Lines from the beginning of the data below through the one containing "удобным и конструктивным." are to be printed exactly as they appear.

= Beginning of Section =

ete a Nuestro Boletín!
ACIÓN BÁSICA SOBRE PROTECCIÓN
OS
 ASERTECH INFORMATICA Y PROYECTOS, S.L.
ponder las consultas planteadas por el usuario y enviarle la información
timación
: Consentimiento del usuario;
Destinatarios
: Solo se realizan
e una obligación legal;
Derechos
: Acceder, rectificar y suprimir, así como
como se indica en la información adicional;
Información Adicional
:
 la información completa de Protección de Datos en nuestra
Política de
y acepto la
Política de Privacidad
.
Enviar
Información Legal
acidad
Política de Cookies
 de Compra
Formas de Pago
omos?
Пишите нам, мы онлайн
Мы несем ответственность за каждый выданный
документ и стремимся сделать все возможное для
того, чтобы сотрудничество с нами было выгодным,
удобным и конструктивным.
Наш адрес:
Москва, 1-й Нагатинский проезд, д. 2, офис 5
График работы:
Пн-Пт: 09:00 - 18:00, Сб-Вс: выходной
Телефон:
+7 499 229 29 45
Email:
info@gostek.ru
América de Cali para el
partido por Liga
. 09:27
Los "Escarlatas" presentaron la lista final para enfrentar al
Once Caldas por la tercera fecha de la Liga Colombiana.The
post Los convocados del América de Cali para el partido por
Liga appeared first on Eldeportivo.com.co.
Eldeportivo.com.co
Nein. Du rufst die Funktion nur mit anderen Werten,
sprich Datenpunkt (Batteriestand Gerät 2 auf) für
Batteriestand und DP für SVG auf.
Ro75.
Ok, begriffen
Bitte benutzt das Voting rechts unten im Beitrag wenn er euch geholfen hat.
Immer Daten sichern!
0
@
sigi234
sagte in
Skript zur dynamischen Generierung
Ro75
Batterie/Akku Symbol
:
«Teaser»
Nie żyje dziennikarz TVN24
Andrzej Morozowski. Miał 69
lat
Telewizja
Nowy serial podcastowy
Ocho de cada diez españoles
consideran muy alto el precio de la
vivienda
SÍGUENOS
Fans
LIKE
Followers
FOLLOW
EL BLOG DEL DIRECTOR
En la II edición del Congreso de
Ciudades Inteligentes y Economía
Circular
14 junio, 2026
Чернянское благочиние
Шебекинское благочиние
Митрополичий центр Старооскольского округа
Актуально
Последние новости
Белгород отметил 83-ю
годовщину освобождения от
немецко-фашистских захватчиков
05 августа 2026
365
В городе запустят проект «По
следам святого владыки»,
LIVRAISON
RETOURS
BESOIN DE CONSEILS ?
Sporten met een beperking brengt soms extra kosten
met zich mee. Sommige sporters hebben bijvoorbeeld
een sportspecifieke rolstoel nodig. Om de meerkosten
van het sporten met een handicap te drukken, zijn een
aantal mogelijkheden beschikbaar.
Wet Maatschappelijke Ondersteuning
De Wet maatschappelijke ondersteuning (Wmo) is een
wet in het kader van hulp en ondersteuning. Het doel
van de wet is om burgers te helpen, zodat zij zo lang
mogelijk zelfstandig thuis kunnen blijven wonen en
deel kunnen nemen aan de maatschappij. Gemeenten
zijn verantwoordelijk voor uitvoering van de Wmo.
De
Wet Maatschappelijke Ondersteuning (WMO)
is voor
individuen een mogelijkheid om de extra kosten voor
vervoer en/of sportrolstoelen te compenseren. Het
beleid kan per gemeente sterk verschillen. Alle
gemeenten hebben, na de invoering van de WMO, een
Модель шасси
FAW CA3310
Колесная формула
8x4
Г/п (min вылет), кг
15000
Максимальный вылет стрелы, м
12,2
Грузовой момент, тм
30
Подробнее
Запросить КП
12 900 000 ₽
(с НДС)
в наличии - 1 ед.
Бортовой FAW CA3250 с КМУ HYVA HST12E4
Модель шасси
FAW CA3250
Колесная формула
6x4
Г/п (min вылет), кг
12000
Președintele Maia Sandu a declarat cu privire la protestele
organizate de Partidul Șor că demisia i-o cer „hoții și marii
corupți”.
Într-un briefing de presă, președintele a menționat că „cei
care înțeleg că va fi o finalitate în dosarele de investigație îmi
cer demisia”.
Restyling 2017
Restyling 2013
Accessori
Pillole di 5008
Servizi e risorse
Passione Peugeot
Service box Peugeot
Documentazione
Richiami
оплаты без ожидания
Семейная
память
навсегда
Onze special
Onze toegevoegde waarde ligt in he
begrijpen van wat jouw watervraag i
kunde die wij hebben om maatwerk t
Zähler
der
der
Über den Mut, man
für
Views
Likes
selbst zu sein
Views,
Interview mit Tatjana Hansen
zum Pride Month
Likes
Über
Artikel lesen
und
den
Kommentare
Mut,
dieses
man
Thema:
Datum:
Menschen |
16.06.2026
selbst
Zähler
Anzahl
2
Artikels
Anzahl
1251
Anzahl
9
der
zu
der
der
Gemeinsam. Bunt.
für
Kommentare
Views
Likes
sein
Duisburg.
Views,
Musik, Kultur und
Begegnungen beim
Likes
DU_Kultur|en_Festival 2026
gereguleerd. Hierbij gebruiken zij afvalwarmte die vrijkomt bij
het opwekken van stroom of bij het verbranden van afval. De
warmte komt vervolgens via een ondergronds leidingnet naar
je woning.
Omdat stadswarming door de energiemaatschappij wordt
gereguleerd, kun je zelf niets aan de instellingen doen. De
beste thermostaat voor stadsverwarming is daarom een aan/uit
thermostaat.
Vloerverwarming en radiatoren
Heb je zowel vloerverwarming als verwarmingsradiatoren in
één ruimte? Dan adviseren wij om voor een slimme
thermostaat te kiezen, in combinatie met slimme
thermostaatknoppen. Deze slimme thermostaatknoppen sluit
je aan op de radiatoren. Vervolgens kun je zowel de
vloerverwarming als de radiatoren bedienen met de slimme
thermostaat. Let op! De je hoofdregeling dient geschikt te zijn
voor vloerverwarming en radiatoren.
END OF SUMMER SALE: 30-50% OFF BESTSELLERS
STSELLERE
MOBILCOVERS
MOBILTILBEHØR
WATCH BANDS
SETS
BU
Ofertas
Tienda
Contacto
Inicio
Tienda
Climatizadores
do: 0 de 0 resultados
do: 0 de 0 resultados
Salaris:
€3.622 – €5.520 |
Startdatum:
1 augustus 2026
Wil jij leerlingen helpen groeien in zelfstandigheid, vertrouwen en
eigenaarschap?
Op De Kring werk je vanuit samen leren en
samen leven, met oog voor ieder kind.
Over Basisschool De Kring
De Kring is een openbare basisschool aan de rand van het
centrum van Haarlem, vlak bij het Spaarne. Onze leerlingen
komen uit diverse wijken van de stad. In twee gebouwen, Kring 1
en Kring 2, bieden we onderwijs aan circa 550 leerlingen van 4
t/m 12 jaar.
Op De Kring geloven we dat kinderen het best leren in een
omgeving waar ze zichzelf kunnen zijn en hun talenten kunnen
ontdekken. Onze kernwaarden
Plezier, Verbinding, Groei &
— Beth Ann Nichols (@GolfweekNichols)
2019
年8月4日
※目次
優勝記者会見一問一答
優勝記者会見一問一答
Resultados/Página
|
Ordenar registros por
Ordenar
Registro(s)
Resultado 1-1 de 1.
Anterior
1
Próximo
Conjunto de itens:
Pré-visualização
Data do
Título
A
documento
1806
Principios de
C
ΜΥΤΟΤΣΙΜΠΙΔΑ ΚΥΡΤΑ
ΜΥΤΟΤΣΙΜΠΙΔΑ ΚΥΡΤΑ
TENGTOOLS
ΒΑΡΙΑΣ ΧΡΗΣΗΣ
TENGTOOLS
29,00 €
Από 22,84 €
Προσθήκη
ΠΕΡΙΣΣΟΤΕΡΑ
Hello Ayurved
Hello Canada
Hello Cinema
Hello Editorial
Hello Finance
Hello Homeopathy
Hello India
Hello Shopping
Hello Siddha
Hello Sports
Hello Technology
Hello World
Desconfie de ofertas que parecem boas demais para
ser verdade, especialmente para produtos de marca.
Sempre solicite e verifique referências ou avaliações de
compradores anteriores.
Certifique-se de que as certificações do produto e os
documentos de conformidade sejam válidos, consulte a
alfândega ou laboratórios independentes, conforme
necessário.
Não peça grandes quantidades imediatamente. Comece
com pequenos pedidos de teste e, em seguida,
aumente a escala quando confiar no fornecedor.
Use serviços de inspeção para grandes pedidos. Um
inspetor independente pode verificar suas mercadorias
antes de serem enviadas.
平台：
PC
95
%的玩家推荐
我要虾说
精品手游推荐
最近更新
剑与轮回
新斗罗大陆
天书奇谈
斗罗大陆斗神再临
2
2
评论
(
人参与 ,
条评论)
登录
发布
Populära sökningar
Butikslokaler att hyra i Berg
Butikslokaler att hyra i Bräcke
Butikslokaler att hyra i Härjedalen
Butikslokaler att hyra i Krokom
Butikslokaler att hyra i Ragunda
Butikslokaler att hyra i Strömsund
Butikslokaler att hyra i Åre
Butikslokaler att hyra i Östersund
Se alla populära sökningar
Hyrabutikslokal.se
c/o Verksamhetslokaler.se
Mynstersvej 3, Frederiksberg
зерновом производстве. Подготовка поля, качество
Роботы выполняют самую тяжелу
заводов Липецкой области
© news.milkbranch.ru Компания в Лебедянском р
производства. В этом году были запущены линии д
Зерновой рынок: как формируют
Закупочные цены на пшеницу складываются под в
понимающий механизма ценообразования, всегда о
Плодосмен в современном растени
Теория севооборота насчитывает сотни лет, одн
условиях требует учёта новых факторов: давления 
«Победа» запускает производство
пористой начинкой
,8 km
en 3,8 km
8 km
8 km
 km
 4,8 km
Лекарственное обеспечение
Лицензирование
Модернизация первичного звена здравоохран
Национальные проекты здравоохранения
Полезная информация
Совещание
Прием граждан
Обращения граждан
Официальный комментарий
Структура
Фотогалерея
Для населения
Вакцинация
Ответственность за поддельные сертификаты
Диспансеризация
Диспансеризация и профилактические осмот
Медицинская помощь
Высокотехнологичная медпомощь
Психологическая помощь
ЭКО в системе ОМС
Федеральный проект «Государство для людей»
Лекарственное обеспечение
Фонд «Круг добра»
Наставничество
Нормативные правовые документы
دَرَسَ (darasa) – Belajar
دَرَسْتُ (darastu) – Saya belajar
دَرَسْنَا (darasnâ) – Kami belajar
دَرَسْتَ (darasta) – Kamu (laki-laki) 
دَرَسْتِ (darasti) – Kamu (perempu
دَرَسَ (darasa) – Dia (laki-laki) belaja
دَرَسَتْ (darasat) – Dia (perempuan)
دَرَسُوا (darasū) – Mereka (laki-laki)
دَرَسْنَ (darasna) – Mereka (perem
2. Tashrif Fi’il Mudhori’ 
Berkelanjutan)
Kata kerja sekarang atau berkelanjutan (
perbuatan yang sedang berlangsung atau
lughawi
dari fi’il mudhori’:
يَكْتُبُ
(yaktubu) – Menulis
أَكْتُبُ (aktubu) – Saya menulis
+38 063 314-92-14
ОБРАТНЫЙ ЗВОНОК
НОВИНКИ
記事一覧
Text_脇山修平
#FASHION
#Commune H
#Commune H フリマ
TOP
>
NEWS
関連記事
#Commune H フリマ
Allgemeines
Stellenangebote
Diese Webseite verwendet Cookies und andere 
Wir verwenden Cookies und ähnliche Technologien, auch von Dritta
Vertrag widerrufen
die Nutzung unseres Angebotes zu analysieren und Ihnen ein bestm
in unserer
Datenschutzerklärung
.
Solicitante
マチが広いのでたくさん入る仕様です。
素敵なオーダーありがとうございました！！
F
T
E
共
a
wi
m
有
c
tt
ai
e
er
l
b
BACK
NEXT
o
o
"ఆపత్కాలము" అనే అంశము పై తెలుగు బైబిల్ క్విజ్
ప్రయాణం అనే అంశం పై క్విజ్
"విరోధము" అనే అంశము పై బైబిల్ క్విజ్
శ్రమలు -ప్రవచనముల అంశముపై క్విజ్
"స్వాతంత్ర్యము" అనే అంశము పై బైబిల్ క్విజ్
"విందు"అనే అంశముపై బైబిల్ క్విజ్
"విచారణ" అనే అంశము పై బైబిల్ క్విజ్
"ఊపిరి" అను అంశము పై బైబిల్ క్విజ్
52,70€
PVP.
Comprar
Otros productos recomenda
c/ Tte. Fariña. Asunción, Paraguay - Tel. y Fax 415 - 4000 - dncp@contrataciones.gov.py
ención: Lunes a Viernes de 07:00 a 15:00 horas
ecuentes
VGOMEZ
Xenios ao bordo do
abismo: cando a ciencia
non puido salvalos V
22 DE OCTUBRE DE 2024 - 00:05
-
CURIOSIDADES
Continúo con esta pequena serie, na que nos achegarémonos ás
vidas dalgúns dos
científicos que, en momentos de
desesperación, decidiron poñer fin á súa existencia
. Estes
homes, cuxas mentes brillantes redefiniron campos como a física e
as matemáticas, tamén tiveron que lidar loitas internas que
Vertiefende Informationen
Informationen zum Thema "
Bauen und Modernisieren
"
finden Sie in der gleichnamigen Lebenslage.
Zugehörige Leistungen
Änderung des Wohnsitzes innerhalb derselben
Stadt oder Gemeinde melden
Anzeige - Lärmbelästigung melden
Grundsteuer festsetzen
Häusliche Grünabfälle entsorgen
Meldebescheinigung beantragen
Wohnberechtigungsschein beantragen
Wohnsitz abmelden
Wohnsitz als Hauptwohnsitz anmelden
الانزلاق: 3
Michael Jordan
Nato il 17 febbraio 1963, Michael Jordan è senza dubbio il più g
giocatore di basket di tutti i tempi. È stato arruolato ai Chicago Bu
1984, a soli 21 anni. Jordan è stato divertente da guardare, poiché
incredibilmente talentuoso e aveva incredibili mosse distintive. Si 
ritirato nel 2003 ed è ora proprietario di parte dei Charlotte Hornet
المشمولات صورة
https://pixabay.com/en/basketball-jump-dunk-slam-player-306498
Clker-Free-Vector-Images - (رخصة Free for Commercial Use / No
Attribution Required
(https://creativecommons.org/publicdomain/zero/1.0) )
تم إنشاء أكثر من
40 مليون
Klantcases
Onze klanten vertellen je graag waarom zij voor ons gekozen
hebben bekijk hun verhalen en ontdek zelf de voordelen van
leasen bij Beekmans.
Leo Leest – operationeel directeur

= End of Section =

### Written answer
ete a Nuestro Boletín!
ACIÓN BÁSICA SOBRE PROTECCIÓN
OS
 ASERTECH INFORMATICA Y PROYECTOS, S.L.
ponder las consultas planteadas por el usuario y enviarle la información
timación
: Consentimiento del usuario;
Destinatarios
: Solo se realizan
e una obligación legal;
Derechos
: Acceder, rectificar y suprimir, así como
como se indica en la información adicional;
Información Adicional
:
 la información completa de Protección de Datos en nuestra
Política de
y acepto la
Política de Privacidad
.
Enviar
Información Legal
acidad
Política de Cookies
 de Compra
Formas de Pago
omos?
Пишите нам, мы онлайн
Мы несем ответственность за каждый выданный
документ и стремимся сделать все возможное для
того, чтобы сотрудничество с нами было выгодным,
удобным и конструктивным.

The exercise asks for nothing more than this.